Steve Negoesco stands alone on a cement step at the top of the 3,300-seat stadium that bears his name at the University of San Francisco. This is how the stocky 71-year-old has coached soccer for the past 35 years: from far above the field. "I like to give my players freedom," he says. "If I always tell them what to do, they will never be able to think for themselves."
Occasionally he trots down the stairs to share his insights with assistants, but he always retreats to the place from which, he believes, he can best dissect a soccer match. "You have to see a three-dimensional game," says Negoesco. "When I am up on the stairs, I get a pretty decent perspective of the field."
While standing on those steps on Oct. 24, 1995, Negoesco watched the Dons beat Stanford 2-1 in overtime to earn his 500th win—the most wins by a soccer coach in NCAA history. However, Negoesco says, "the 500 games are just a number.

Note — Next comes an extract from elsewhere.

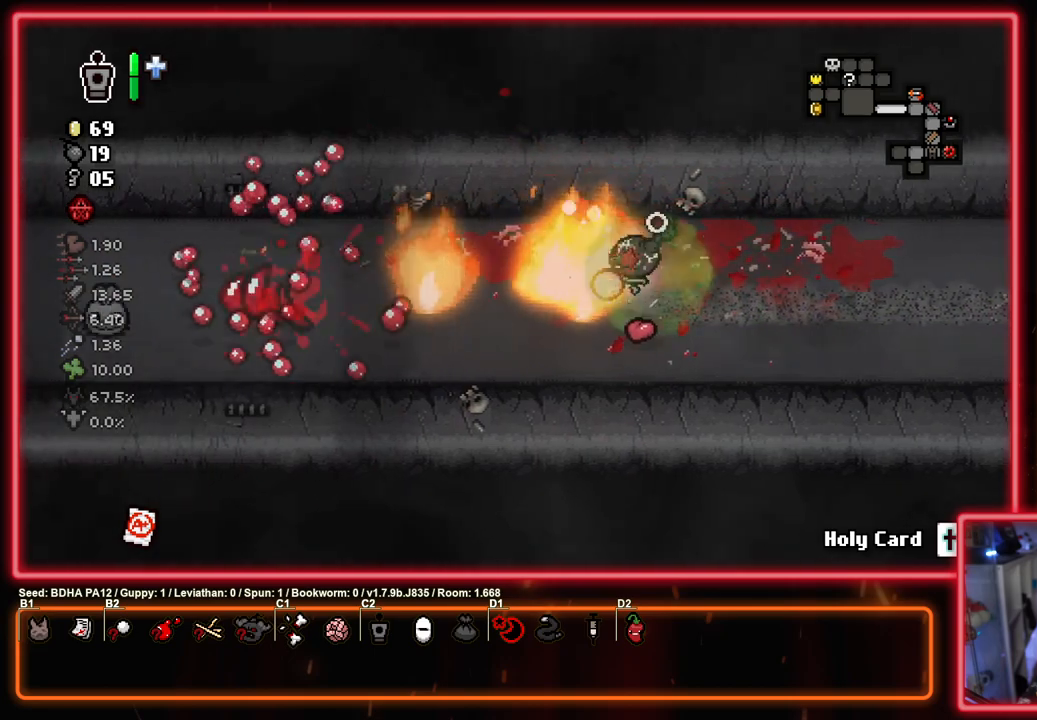
{"buttons": ["SQUARE"], "left_stick": "center", "right_stick": "center", "events": []}
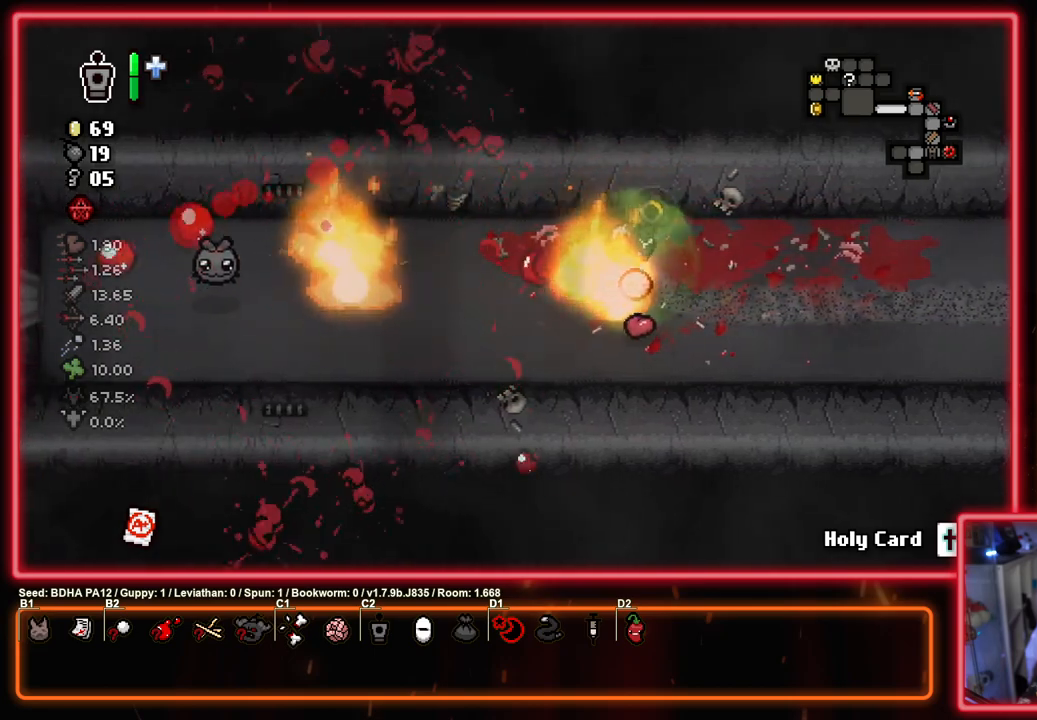
{"buttons": ["SQUARE"], "left_stick": "center", "right_stick": "center", "events": []}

I'm more concerned with the quality of play." Through Oct. 31, this year's San Francisco squad was 8-5-1, including a 2-0 upset win over Cal State Fullerton; Negoesco's career mark is 511-124-64.
His seemingly distant coaching style suits his players just fine. "Most coaches yell and scream and jump off the bench," says Dons forward Chris McDonald, a senior. "Steve says, 'This is your team, we've practiced, you know what you need to do.' "
Negoesco's players say they respect his honesty. Four years ago when the coach was recruiting McDonald, he didn't try to impress the young player. "He took me to Mel's Diner, right down the street," says McDonald, who had been wined and dined at fancier places while visiting other schools. "He just said, 'Here's what we have to offer you. If you like it, take it.' Steve was up front; there wasn't any hidden agenda." McDonald watched Negoesco coach a game that day and made up his mind on the spot.
When John Doyle was a freshman at USF in 1986, he quickly learned about Negoesco's straightforward approach. Doyle was having a hard time making the transition to college life, and he wandered into the coach's office hoping to get some sympathy. What he got instead was a dose of reality. "Steve said to me, 'You think you've got problems? Hey, I was in a concentration camp,' " says Doyle. "When he said that, it put everything in perspective."
Negoesco can be forgiven for what may seem like a lack of compassion. Fifty-six years ago soccer was all about survival for him. Although he was born in Jutland, N.J., in 1925, he was sent by his father, a Romanian sea captain, to live with relatives in Bucharest after the boy's mother died in 1926. Negoesco was in Bucharest when the Nazis invaded in 1940. After a scuffle with a German soldier over a girl, he was shipped to a labor camp in Germany. Even at 15, soccer was the center of his life; before being taken away, the first things he packed in his canvas satchel were two deflated soccer balls and a pair of cleats.
For 12 hours a day, six days a week, Negoesco did hard labor, mostly digging ditches. But on Sundays he and other teenage prisoners were allowed to play soccer. Occasionally some of the German guards joined in, even helping the boys pat down the clay fields before games. The guards took note of Negoesco's skill. "A guard says to me, 'You're a beautiful player,' " says Negoesco, smiling at the memory. "We had common ground there. All of a sudden the war didn't exist anymore—not between the two of us."
After four months in the camp Negoesco had lost 20 pounds and contracted tuberculosis. He realized his only chance of survival was to escape. On a spring afternoon in 1941, while guards who had watched the soccer games turned their backs, Negoesco and four other boys sneaked out of the camp. After hiding on trains for more than a week, Negoesco made it back to Bucharest, where he began playing soccer again and was chosen for the national junior team. Eventually he was discovered, but because he was such a good player, the authorities allowed him to continue. Finally, in 1945 he returned to the U.S., where he was reunited with his father.
Negoesco finished high school in New Jersey and later played soccer at San Francisco, where as a junior in 1949 he became the first West Coast player to earn first-team All-America honors. The following season he married Mercedes Coronado-Arce. "She lived a half a block from campus," says Negoesco. "Her father bought a house, 2514 McAllister, right in back of my south goal." Even on their wedding day Negoesco couldn't stay away from a soccer field. After kissing his bride, he rushed back to campus to play a game. "Before we got married, Steve told me that soccer came first," Mercedes says with a laugh. "When I first met him, he was playing soccer. So how could I ask him not to play?" Their arrangement seems to have worked. The couple has six children and 14 grandchildren.